#### [Exercise details]
Reproduce the data verbatim, starting at the line that contains "维度 | 评级 | 说明 |" and ending at the last line of the data, with both ends included.

#### [Dataset excerpts]
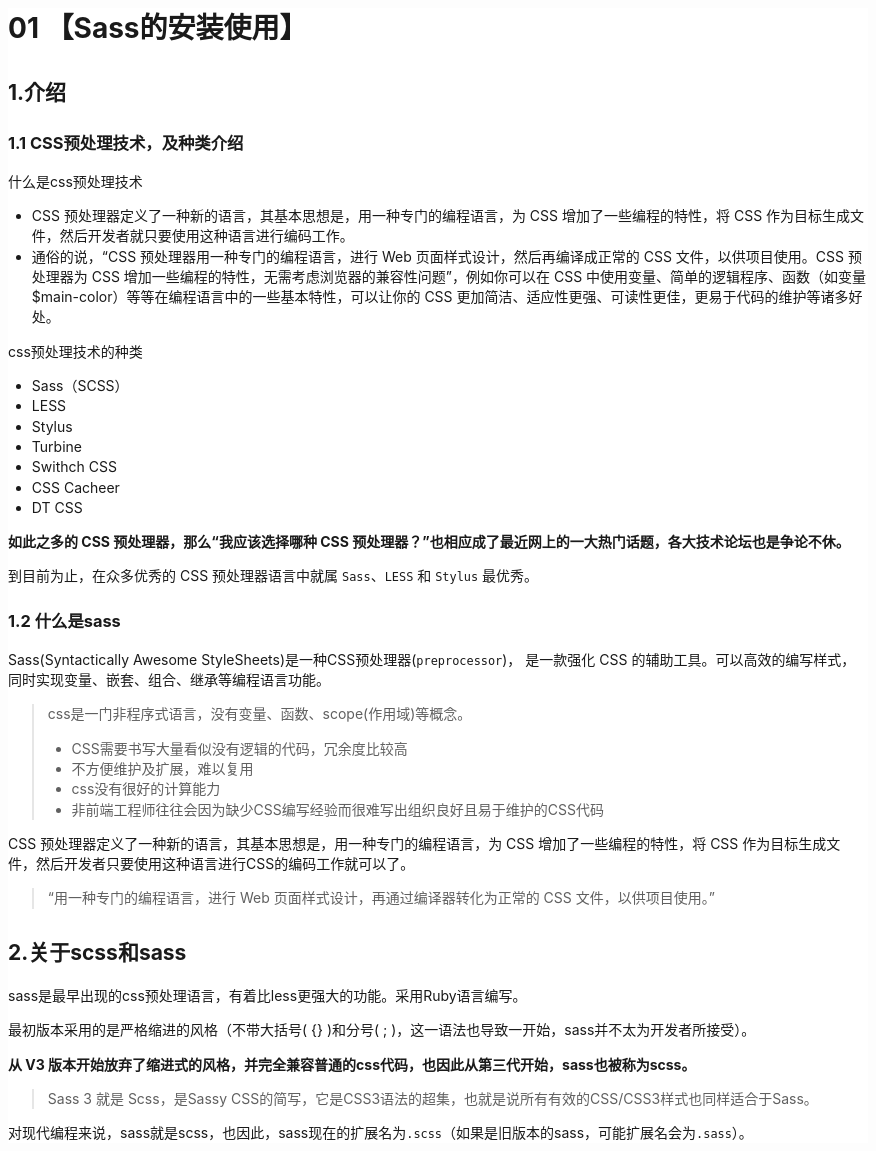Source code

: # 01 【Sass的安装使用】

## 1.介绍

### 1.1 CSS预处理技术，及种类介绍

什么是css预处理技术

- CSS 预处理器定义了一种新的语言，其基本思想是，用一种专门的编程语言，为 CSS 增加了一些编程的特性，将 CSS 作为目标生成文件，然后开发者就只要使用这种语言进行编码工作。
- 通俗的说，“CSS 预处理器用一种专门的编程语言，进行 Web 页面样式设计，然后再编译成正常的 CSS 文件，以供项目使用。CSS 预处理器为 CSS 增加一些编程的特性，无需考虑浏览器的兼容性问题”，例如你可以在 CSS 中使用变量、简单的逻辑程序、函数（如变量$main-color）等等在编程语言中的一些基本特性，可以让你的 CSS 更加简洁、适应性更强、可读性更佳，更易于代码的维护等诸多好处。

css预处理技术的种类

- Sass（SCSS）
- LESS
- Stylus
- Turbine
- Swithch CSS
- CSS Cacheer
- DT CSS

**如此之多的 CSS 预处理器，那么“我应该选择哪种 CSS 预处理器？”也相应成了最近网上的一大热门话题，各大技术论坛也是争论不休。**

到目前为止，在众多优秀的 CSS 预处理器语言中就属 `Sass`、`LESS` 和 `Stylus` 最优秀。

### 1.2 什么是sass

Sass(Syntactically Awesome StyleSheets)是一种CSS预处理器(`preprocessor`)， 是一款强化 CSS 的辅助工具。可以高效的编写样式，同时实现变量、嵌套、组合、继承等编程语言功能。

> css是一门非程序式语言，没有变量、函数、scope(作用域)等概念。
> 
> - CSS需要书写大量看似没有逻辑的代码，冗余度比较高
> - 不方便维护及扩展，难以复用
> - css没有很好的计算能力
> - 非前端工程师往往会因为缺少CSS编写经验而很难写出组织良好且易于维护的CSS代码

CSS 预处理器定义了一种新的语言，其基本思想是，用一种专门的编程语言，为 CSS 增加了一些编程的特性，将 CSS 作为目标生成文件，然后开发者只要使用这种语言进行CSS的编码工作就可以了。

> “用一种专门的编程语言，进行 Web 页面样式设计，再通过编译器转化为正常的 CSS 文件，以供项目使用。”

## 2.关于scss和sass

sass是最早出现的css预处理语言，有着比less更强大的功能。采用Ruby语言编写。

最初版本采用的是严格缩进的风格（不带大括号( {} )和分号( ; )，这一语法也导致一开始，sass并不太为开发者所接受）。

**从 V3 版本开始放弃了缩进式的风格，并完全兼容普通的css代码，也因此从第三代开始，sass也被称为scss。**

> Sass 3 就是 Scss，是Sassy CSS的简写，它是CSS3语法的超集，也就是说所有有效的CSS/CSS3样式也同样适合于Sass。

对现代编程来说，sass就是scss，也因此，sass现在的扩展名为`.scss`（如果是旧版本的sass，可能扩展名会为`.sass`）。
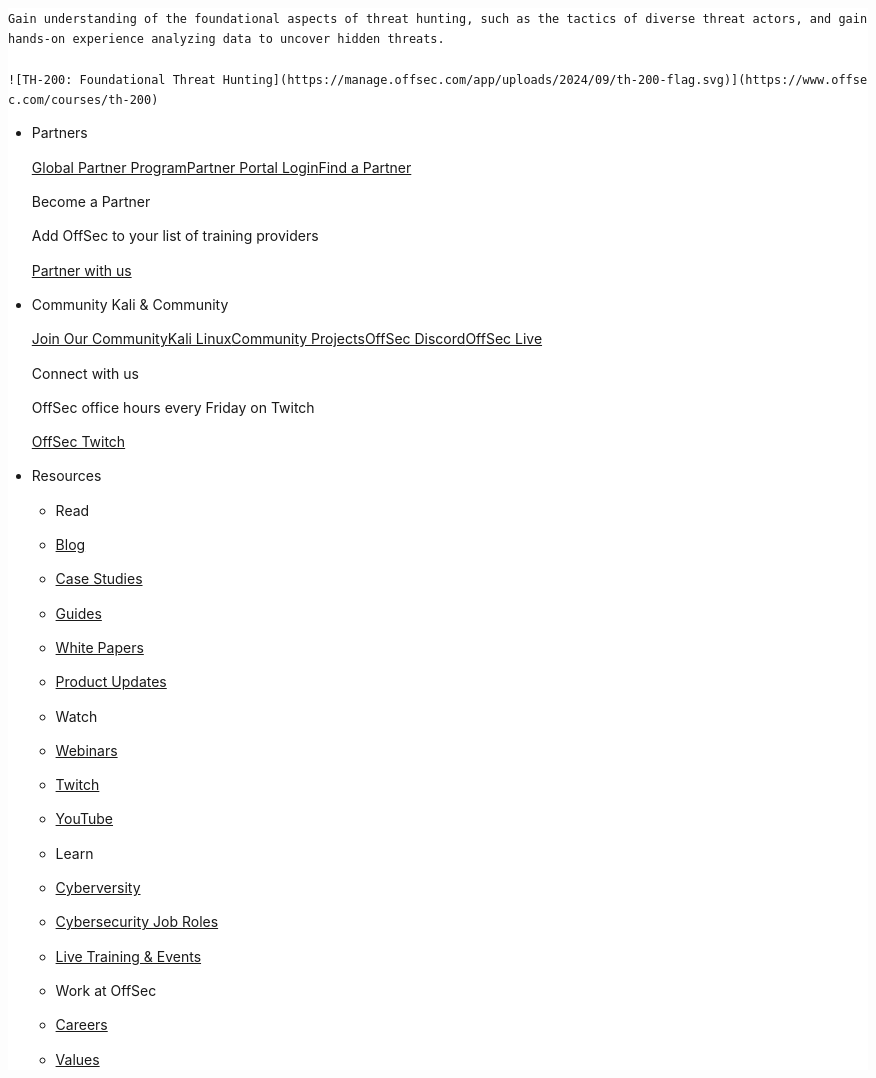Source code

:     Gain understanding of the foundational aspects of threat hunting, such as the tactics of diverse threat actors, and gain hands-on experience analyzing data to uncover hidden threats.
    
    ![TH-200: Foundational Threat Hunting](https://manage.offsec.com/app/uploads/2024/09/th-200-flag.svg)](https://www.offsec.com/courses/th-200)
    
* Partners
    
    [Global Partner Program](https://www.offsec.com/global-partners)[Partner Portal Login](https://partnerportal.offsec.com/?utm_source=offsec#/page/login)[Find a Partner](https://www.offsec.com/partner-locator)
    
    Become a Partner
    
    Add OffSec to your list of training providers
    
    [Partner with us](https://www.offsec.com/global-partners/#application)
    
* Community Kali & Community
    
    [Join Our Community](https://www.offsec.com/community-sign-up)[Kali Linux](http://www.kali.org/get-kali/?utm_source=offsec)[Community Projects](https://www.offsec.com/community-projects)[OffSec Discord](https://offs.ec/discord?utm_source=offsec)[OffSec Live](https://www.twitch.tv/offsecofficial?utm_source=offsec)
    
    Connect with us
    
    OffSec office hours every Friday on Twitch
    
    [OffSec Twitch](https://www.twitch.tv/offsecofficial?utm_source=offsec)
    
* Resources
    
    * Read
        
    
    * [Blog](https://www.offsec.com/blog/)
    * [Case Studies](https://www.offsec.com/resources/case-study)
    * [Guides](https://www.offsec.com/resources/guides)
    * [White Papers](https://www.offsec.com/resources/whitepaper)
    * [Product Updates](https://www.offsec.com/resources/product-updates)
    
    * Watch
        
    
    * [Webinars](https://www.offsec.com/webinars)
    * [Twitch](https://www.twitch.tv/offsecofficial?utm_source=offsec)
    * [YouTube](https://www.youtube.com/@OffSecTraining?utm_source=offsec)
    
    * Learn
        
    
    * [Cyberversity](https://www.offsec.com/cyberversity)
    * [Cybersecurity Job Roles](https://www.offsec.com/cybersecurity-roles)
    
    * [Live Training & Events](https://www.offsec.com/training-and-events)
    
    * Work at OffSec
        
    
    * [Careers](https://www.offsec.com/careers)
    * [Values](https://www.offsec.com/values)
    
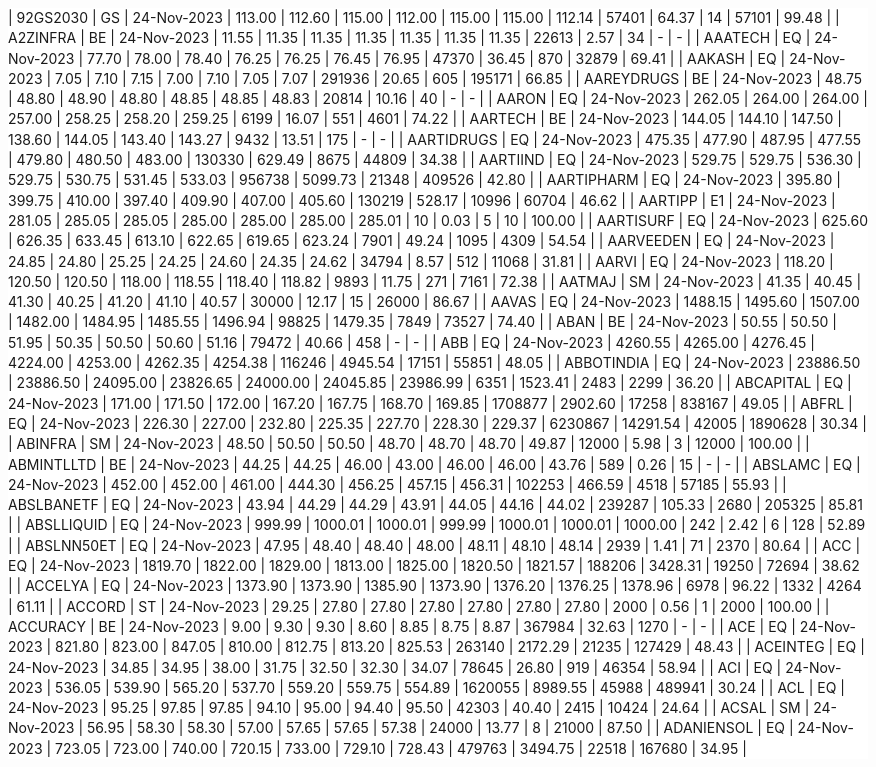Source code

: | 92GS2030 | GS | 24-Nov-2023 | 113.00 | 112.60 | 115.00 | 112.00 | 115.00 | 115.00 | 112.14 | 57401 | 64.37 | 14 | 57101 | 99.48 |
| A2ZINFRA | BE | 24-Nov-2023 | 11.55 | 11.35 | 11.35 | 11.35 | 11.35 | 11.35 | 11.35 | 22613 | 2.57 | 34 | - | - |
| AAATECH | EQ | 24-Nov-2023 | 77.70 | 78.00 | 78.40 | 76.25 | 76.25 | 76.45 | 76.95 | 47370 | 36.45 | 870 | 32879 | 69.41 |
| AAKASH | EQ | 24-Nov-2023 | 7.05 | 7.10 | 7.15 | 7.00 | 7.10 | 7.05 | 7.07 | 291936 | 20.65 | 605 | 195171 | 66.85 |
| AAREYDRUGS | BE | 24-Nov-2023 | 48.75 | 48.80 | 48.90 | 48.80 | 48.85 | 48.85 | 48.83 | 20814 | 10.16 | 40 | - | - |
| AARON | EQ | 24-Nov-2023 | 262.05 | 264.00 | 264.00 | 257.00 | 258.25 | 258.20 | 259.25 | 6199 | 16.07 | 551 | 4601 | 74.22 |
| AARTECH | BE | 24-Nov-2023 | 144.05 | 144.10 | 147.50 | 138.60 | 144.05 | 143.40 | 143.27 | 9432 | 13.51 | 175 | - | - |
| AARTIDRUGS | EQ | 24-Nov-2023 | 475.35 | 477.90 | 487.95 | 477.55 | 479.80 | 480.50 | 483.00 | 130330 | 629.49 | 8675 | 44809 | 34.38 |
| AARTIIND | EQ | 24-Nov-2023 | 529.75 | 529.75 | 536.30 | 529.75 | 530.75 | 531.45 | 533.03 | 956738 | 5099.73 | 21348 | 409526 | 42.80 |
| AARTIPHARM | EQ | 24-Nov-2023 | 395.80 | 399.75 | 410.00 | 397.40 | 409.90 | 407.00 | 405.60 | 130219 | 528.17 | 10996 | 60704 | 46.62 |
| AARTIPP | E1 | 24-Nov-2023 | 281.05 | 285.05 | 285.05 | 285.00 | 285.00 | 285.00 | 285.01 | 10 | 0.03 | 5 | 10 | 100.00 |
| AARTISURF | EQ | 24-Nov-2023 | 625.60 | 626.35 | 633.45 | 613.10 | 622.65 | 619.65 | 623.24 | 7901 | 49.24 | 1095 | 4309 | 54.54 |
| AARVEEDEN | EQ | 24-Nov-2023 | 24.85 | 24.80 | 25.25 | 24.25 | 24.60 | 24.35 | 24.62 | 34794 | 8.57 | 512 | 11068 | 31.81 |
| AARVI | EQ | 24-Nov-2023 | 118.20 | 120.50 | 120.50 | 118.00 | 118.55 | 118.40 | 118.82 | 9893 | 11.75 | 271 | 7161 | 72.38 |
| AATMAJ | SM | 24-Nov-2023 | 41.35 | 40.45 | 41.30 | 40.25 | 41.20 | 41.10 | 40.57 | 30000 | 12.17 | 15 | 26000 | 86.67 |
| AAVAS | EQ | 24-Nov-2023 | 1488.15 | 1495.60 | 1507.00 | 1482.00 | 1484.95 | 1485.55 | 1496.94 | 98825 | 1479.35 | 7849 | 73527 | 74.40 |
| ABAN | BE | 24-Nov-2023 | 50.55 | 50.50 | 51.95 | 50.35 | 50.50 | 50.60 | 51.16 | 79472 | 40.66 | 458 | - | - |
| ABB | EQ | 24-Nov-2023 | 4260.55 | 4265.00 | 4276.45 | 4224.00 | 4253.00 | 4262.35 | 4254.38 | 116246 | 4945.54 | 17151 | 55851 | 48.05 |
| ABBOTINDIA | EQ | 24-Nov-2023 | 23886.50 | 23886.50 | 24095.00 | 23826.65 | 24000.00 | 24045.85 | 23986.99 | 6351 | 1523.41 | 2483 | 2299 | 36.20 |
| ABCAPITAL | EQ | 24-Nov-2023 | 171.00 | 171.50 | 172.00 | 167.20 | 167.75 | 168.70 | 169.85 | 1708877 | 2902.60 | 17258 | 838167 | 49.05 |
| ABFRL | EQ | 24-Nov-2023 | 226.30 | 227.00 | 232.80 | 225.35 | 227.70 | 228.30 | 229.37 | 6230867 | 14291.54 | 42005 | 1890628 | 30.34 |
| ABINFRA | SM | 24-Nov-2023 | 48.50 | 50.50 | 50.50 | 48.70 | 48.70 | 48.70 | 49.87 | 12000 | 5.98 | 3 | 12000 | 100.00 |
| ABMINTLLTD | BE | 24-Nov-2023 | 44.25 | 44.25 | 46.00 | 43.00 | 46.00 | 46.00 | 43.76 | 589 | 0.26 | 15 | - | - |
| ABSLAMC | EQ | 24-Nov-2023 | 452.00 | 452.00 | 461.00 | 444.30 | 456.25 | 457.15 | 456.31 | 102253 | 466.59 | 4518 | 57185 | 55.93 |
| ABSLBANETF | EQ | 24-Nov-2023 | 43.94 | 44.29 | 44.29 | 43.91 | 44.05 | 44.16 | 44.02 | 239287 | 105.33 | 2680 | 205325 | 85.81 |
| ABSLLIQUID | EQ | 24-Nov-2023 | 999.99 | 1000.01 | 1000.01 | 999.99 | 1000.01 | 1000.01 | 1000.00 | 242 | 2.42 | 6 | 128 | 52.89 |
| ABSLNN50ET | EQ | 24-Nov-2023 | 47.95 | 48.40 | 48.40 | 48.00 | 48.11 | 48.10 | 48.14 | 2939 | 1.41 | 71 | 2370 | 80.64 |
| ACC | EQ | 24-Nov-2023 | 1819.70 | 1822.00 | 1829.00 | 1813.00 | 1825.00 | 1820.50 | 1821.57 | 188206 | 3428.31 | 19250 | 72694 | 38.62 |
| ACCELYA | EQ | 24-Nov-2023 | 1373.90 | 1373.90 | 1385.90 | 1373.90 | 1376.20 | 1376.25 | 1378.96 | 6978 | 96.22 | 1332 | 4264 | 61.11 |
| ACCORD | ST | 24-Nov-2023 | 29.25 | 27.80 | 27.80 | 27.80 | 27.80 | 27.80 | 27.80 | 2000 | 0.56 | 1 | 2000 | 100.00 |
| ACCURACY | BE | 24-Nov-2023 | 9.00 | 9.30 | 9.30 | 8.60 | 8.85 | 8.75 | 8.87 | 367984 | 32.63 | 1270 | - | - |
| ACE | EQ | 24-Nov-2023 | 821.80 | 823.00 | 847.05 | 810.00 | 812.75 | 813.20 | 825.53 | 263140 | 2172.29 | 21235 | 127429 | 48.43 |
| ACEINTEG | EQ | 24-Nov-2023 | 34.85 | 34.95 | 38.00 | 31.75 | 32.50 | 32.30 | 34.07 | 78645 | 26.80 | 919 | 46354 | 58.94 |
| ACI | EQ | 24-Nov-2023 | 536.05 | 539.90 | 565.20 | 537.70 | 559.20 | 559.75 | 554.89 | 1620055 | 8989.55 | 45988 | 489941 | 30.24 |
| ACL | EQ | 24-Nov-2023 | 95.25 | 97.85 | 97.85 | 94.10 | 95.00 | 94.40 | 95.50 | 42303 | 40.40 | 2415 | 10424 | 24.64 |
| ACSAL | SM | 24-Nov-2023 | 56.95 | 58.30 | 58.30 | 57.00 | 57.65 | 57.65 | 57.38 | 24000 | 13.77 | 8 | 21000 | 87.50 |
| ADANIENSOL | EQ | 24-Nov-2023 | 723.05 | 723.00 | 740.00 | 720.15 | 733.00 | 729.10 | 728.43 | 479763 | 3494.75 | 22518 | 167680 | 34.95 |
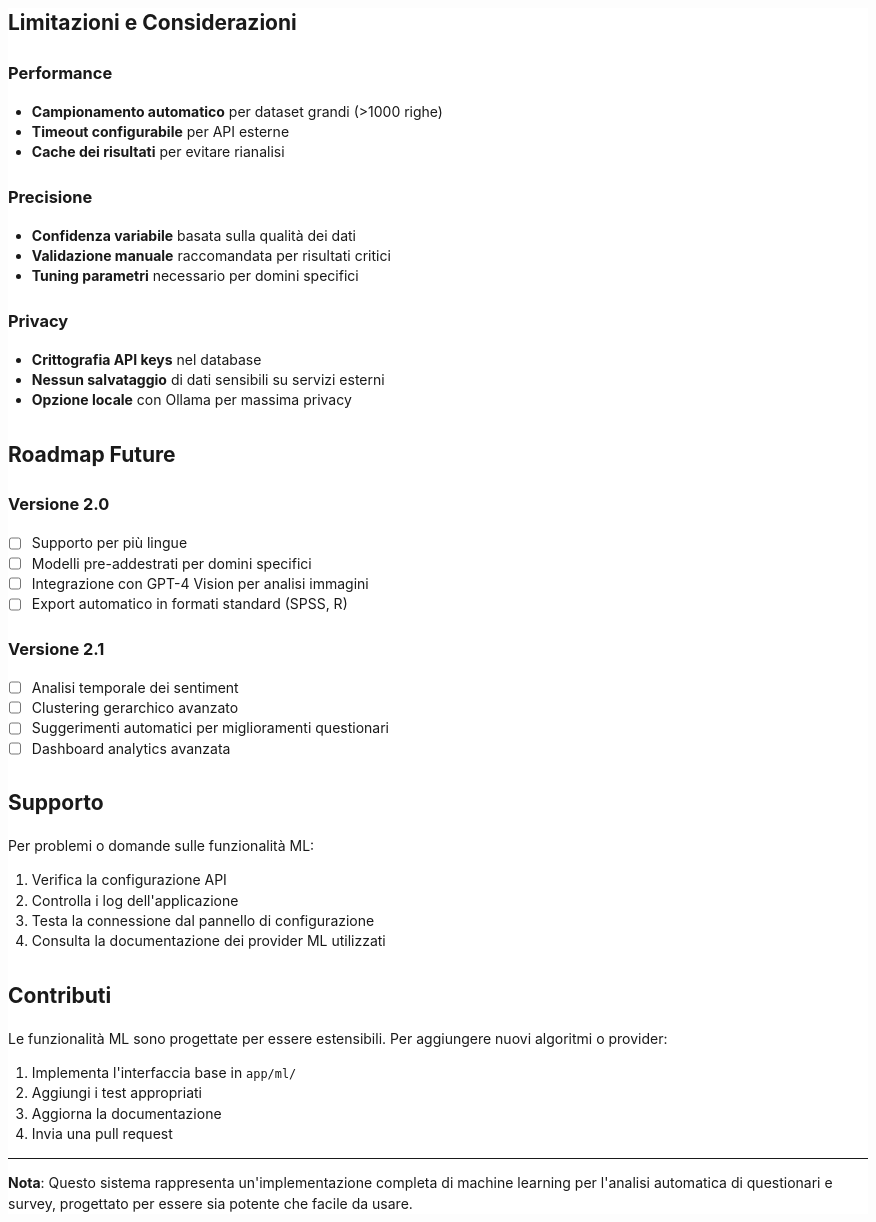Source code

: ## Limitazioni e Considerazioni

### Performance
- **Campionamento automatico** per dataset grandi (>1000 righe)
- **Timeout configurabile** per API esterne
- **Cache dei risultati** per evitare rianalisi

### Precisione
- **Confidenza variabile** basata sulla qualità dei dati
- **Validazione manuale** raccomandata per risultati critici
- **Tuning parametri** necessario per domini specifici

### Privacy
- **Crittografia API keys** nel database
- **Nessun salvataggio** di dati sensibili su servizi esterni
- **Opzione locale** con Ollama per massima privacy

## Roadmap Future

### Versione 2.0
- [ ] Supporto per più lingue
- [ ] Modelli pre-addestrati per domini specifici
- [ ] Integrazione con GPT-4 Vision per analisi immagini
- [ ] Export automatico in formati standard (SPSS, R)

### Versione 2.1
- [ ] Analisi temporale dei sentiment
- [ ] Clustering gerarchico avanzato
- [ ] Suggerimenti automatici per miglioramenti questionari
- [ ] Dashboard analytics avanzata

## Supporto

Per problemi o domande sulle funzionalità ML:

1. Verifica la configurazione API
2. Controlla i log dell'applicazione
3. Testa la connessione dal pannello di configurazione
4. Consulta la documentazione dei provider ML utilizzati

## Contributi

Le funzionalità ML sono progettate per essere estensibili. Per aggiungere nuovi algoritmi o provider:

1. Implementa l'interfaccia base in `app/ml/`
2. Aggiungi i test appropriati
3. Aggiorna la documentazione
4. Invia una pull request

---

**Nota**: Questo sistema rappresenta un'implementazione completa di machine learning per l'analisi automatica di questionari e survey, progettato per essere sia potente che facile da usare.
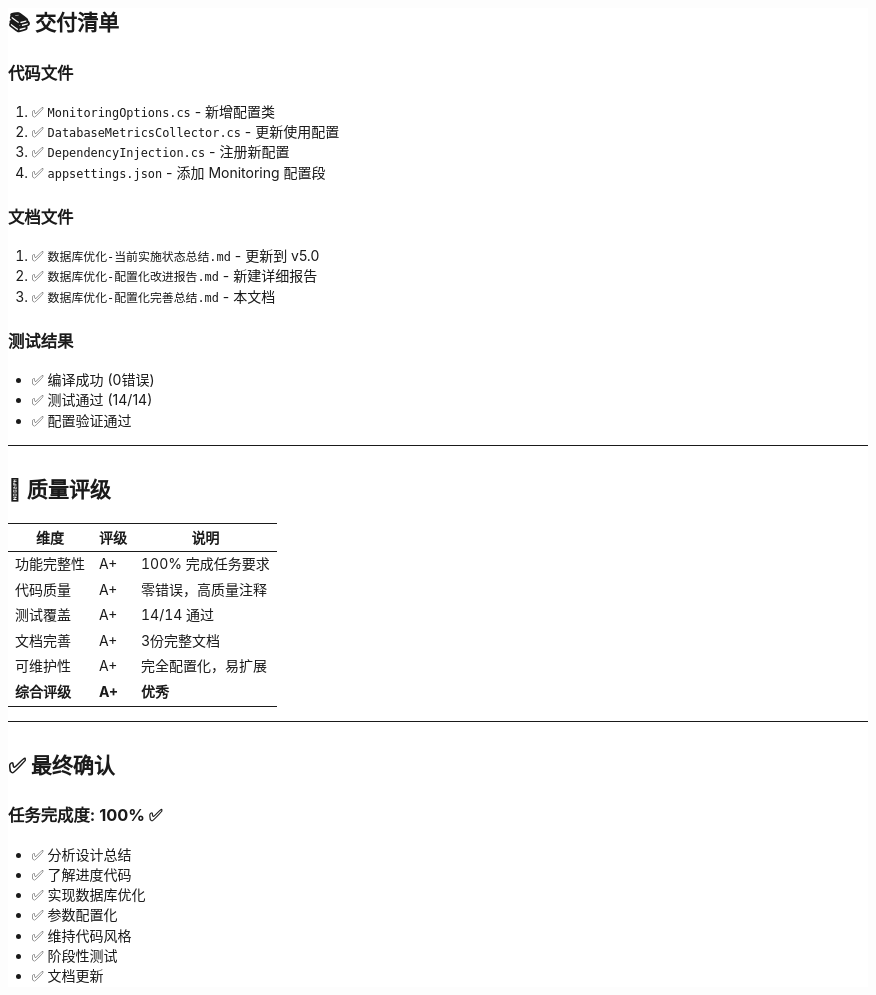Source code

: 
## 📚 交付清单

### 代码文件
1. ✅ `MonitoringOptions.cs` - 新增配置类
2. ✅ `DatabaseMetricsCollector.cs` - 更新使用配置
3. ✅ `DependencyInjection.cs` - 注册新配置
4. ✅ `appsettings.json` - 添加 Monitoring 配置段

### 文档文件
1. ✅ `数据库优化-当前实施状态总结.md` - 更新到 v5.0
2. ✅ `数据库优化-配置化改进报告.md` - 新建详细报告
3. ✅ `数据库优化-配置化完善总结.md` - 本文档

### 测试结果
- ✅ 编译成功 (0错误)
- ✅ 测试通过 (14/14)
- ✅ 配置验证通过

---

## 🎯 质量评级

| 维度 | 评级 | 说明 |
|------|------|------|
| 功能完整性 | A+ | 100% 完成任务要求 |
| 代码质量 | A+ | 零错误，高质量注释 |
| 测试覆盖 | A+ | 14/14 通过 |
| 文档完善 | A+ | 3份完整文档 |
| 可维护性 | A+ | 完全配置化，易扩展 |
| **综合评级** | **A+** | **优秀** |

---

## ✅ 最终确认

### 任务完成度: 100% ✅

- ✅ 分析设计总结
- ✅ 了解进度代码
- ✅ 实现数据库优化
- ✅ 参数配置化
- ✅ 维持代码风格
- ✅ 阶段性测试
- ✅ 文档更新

#### [Response to this task]
| 维度 | 评级 | 说明 |
|------|------|------|
| 功能完整性 | A+ | 100% 完成任务要求 |
| 代码质量 | A+ | 零错误，高质量注释 |
| 测试覆盖 | A+ | 14/14 通过 |
| 文档完善 | A+ | 3份完整文档 |
| 可维护性 | A+ | 完全配置化，易扩展 |
| **综合评级** | **A+** | **优秀** |

---

## ✅ 最终确认

### 任务完成度: 100% ✅

- ✅ 分析设计总结
- ✅ 了解进度代码
- ✅ 实现数据库优化
- ✅ 参数配置化
- ✅ 维持代码风格
- ✅ 阶段性测试
- ✅ 文档更新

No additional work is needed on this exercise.